◆ **Task directions**
Tally the lines in the items below that contain the string "skCircle", matching case exactly. Give only the number.

◆ **Stored data**
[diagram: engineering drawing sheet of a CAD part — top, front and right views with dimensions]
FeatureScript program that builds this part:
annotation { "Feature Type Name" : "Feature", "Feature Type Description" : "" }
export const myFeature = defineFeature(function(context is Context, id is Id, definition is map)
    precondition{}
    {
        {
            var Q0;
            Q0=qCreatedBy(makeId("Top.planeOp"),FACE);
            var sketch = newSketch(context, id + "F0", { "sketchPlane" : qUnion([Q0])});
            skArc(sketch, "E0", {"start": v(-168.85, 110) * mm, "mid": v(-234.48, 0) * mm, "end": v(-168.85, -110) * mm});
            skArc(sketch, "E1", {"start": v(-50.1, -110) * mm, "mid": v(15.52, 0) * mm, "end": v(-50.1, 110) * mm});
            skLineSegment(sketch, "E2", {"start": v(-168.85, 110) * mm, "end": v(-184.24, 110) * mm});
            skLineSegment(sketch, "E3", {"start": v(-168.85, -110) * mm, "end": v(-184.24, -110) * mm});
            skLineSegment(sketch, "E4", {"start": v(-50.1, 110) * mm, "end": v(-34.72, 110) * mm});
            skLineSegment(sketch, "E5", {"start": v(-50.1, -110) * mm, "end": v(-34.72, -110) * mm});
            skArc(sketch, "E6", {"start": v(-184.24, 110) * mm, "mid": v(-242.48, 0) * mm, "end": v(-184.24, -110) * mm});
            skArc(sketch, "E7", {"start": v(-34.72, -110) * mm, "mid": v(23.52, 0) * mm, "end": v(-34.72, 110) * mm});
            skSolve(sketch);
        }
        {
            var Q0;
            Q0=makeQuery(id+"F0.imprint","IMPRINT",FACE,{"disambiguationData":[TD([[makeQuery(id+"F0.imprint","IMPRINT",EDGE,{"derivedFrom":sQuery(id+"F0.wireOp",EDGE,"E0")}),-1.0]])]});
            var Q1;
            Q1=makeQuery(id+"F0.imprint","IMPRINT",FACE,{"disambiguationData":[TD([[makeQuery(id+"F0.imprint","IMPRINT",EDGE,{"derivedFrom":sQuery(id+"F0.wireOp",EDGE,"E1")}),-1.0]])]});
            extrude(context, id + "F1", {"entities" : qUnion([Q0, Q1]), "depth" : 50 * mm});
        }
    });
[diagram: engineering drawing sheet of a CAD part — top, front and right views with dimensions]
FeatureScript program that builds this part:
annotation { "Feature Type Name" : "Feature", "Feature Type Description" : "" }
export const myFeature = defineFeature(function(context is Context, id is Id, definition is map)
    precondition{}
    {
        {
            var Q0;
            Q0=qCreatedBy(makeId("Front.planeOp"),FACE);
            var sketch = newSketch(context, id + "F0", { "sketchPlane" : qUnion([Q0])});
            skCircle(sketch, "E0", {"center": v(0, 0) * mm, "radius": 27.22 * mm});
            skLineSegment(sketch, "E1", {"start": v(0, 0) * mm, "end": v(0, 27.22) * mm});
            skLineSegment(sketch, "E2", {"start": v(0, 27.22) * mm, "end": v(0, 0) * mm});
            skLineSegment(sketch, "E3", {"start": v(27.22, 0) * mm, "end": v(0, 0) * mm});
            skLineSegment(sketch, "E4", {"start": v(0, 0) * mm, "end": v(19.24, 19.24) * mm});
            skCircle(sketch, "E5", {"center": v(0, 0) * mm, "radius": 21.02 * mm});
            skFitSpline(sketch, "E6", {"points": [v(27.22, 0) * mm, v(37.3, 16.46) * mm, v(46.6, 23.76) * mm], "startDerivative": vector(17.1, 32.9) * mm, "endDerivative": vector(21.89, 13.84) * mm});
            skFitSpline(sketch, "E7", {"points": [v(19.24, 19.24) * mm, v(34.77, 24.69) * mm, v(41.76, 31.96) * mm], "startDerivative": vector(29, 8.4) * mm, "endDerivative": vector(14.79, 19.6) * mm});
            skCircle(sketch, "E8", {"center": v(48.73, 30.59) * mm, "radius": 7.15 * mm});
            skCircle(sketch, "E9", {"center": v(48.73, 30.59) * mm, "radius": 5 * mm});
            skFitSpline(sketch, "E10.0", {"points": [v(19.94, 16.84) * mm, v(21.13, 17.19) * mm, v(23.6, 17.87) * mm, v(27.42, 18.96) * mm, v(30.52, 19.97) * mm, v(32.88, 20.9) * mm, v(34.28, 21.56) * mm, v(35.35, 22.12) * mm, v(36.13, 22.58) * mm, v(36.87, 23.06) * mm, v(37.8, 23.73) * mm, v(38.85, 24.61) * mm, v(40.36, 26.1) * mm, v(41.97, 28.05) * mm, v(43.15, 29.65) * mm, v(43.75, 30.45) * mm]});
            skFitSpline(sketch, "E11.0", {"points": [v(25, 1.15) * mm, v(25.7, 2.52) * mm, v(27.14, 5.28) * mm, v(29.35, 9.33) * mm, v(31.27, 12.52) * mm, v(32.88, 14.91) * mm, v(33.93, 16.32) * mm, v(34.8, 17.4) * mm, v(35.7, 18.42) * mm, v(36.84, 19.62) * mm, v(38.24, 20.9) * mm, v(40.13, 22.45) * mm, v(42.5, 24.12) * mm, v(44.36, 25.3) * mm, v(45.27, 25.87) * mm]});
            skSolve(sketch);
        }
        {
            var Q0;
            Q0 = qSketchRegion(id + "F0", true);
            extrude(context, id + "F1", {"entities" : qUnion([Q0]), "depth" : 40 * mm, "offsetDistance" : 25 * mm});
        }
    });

◆ **Solution to the exercise**
4